Petikan:
Monday, 20 July 2015

03:00 AM

Saat ini pukul tiga dini hari. Dimensi dimana bahkan waktu pun bimbang untuk berpihak kepada siapa. Kepada beragam mimpi-mimpi tentang masa depan atau kepada jutaan memori-memori masa lalu yang kadang hadir mesra menghantui.

Ada apa dengan esok? Akankah semua-semua yang kita usahakan pada hari ini akan menjadi nyata pada esok hari? Agar pada lusa harinya kita bisa dengan tersenyum menepuk bangga pada diri sendiri. Atau justru yang kita usahakan harus berhenti karena ternyata harapan tak sesuai dengan kenyataan. Sehingga mau tak mau kita harus menerima sambil menghibur diri sendiri karena kita adalah pelipur lara utama diri kita sendiri.

Cuplikan Data:
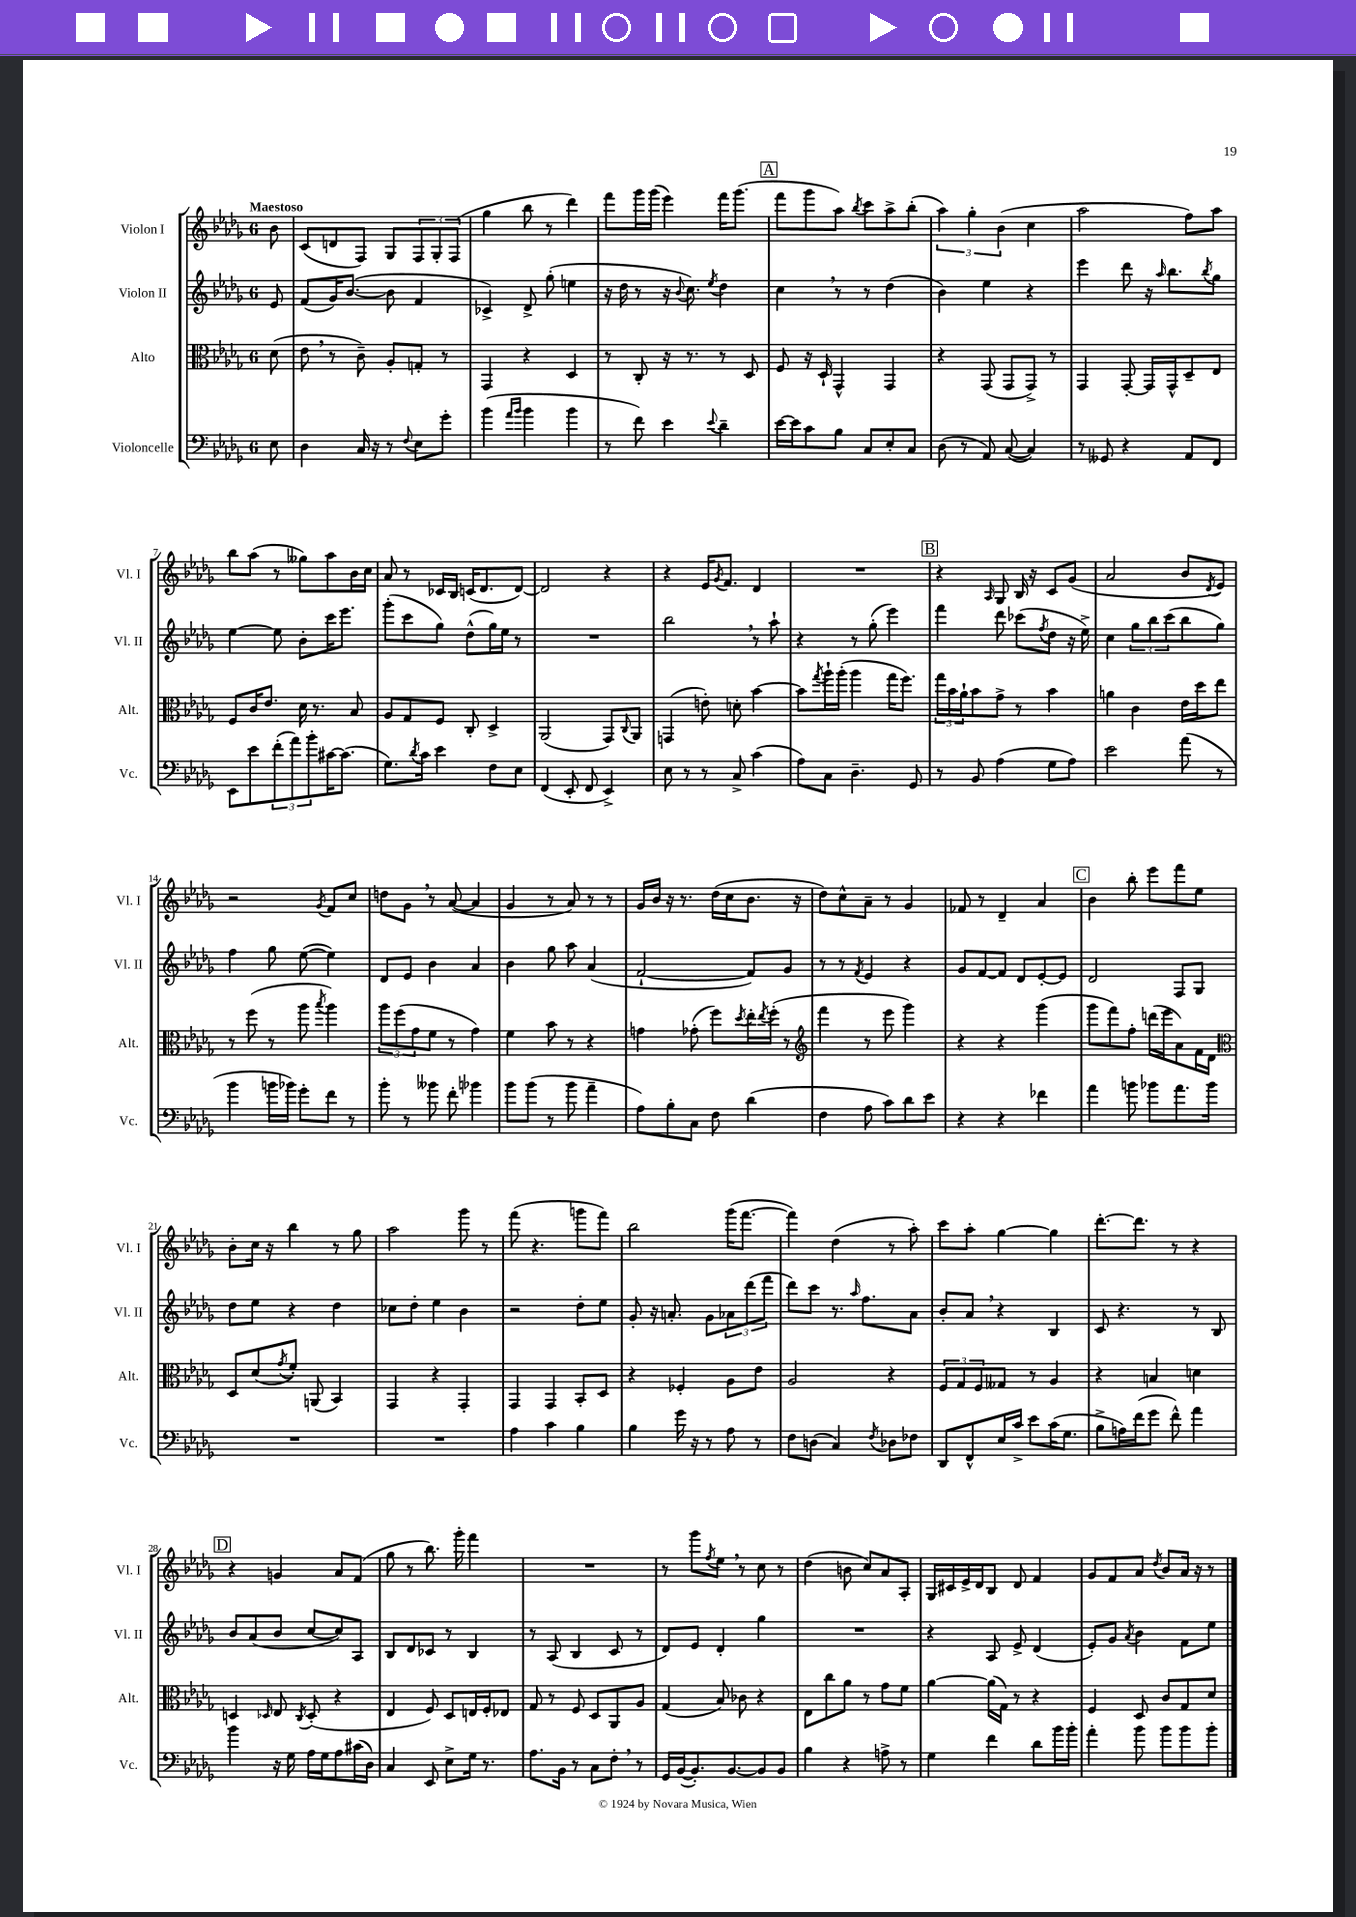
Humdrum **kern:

Tujuan: Salin tanpa perubahan bagian petikan di atas, antara "Saat ini pukul" dan "hadir mesra menghantui.", termasuk keduanya.

Jawaban Tugas:
Saat ini pukul tiga dini hari. Dimensi dimana bahkan waktu pun bimbang untuk berpihak kepada siapa. Kepada beragam mimpi-mimpi tentang masa depan atau kepada jutaan memori-memori masa lalu yang kadang hadir mesra menghantui.